Assumption of equal variances

The test on the previous page assumed that the variances of normal distributions in the two samples were equal. We now describe a hypothesis test to assess this assumption.

H0 :   \(\sigma_1^2 = \sigma_2^2\)
HA :   \(\sigma_1^2 \ne \sigma_2^2\)

We showed earlier that the two sample variances, \(S_1^1\) and \(S_2^2\), have distributions proportional to chi-squared distributions,

\[ \frac{n_1-1}{\sigma_1^2} S_1^2 \;\;\sim\;\; \ChiSqrDistn(n_1 - 1 \text{ df}) \]

and similarly for \(S_2^2\).

Hypothesis test

The ratio of the two sample variances can be used as a test statistic for this test.

Test statistic

If \(\overline{X}_1\) and \(S_1^2\) are the mean and variance of a sample of \(n_1\) values from a \(\NormalDistn(\mu_1, \sigma_1^2)\) distribution and \(\overline{X}_2\) and \(S_2^2\) are the mean and variance of an independent sample of \(n_2\) values from a \(\NormalDistn(\mu_2, \sigma_2^2)\) distribution,

\[ F \;\;=\;\; \frac{S_1^2}{S_2^2} \;\;\sim\;\; \FDistn(n_1 - 1,\; n_2 - 1 \text{ df}) \]

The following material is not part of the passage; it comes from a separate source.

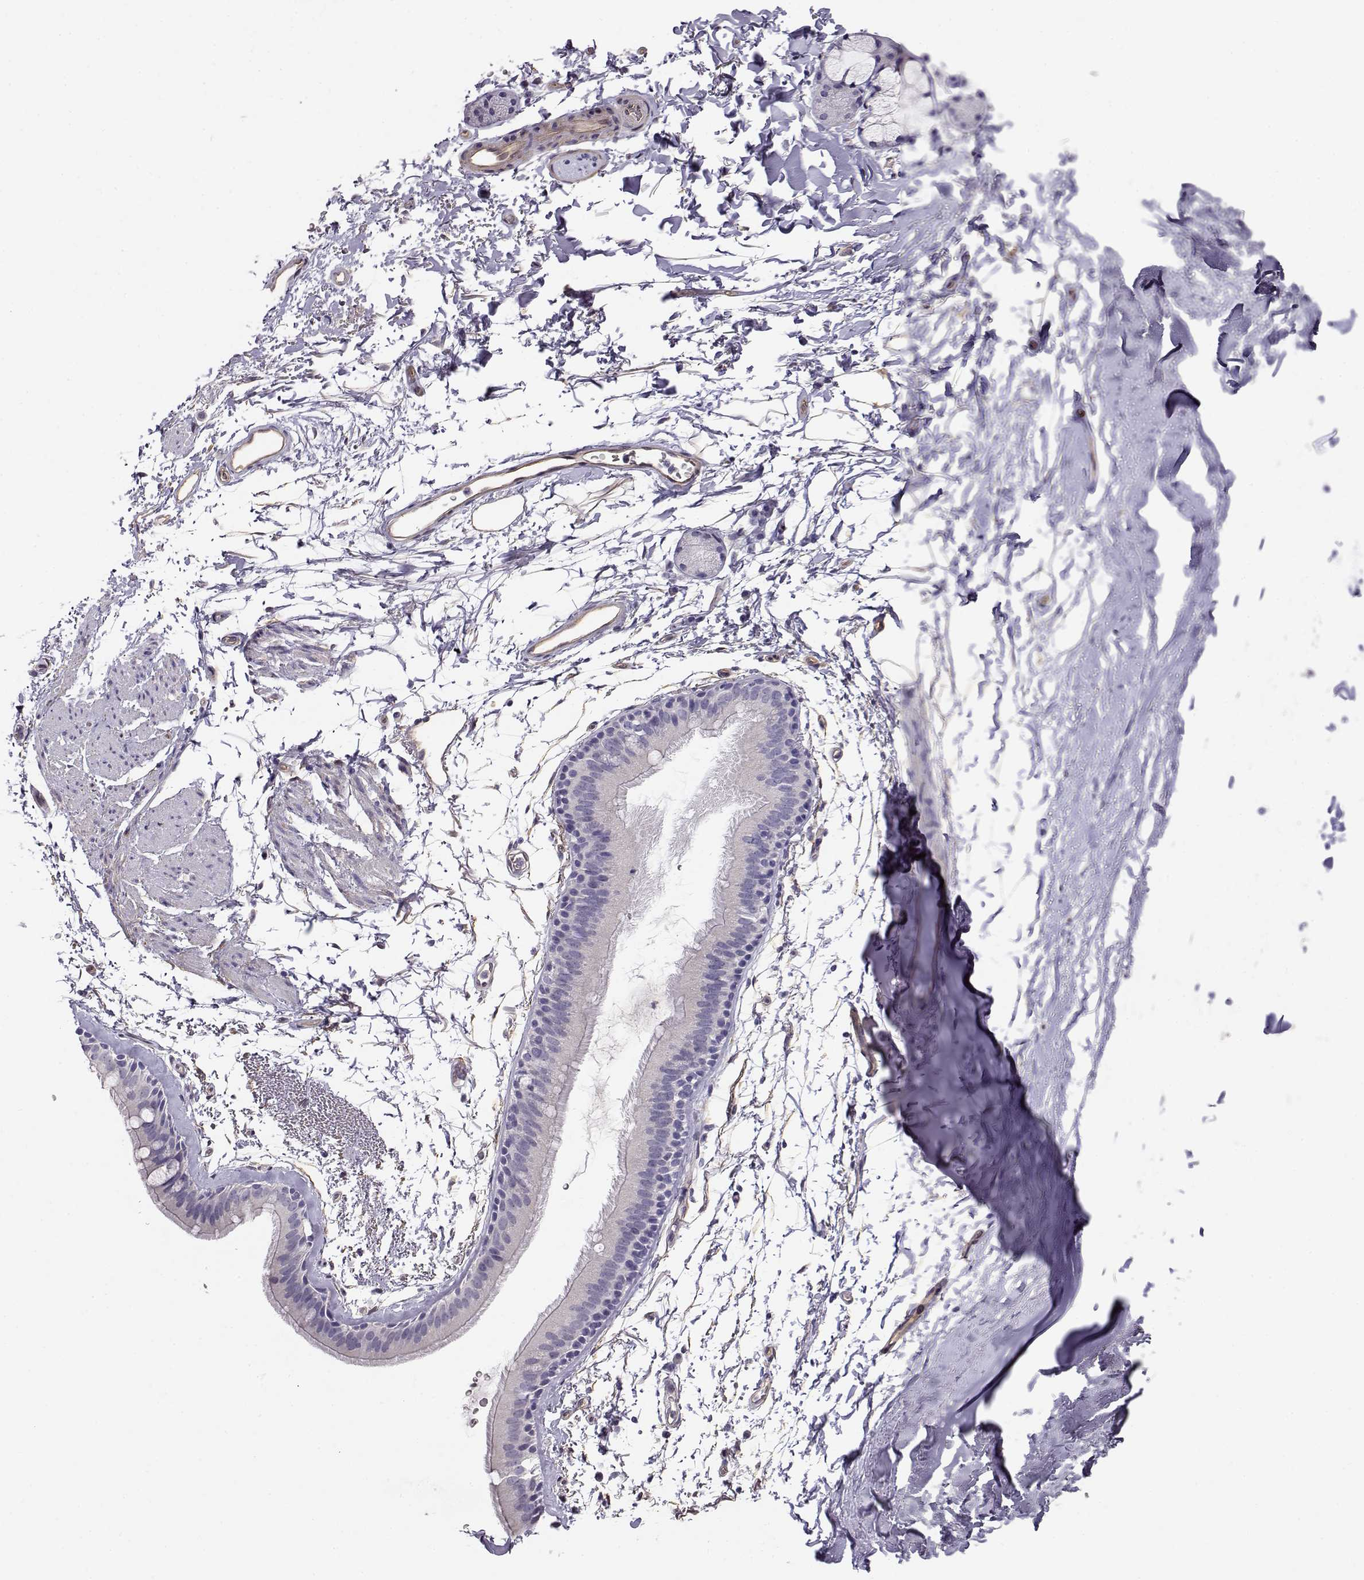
{"staining": {"intensity": "weak", "quantity": "<25%", "location": "cytoplasmic/membranous"}, "tissue": "adipose tissue", "cell_type": "Adipocytes", "image_type": "normal", "snomed": [{"axis": "morphology", "description": "Normal tissue, NOS"}, {"axis": "topography", "description": "Lymph node"}, {"axis": "topography", "description": "Bronchus"}], "caption": "This is an immunohistochemistry histopathology image of benign adipose tissue. There is no staining in adipocytes.", "gene": "ENDOU", "patient": {"sex": "female", "age": 70}}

provided \(\sigma_1^2 = \sigma_2^2\).

If \(\sigma_1^2 = \sigma_2^2 = \sigma^2\),

\[ \begin{align} F \;\;=\;\; \frac{S_1^2}{S_2^2} \;\;&=\;\; \frac{ \frac{\large {n_1 - 1}}{\large \sigma^2} S_1^2}{n_1 - 1} \div \frac{ \frac{\large {n_2 - 1}}{\large \sigma^2} S_2^2}{n_2 - 1} \\ &\sim\;\; \frac{\ChiSqrDistn(n_1 \text{ df})}{n_1 - 1} \div \frac{\ChiSqrDistn(n_2 \text{ df})}{n_2 - 1} \\[0.4em] &=\;\; \FDistn(n_1 - 1,\; n_2 - 1 \text{ df}) \end{align} \]

The p-value for the test can be found from this distribution.

Example

When analysing the data set about the effect of the hormone IAA on the growth of dwarf pea stems on the previous page, an assumption was made that the underlying normal distribution's variance was the same for both hormone levels. Test whether the data are consistent with this assumption.

The two sample variances were \(s_X^2 = 0.244\) and \(s_Y^2 = 0.353\) and their ratio is

\[ f \;\;=\;\; \frac{0.244}{0.353} \;\;=\;\; 0.693 \]

This should be compared to the \(\FDistn(10,\; 12 \text{ df})\) distribution in a two-tailed test. The tail probability of this distribution below 0.693 is 0.285, so the p-value for the test is

p-value   =   \(2 \times 0.285 \;\;=\;\; 0.569\)

Since this p-value is high, we conclude that sample variances that are as different as those observed in the data could easily have arisen by chance, even if the underlying normal variances were equal. There is therefore no evidence from the data that the two normal distribution variances differ.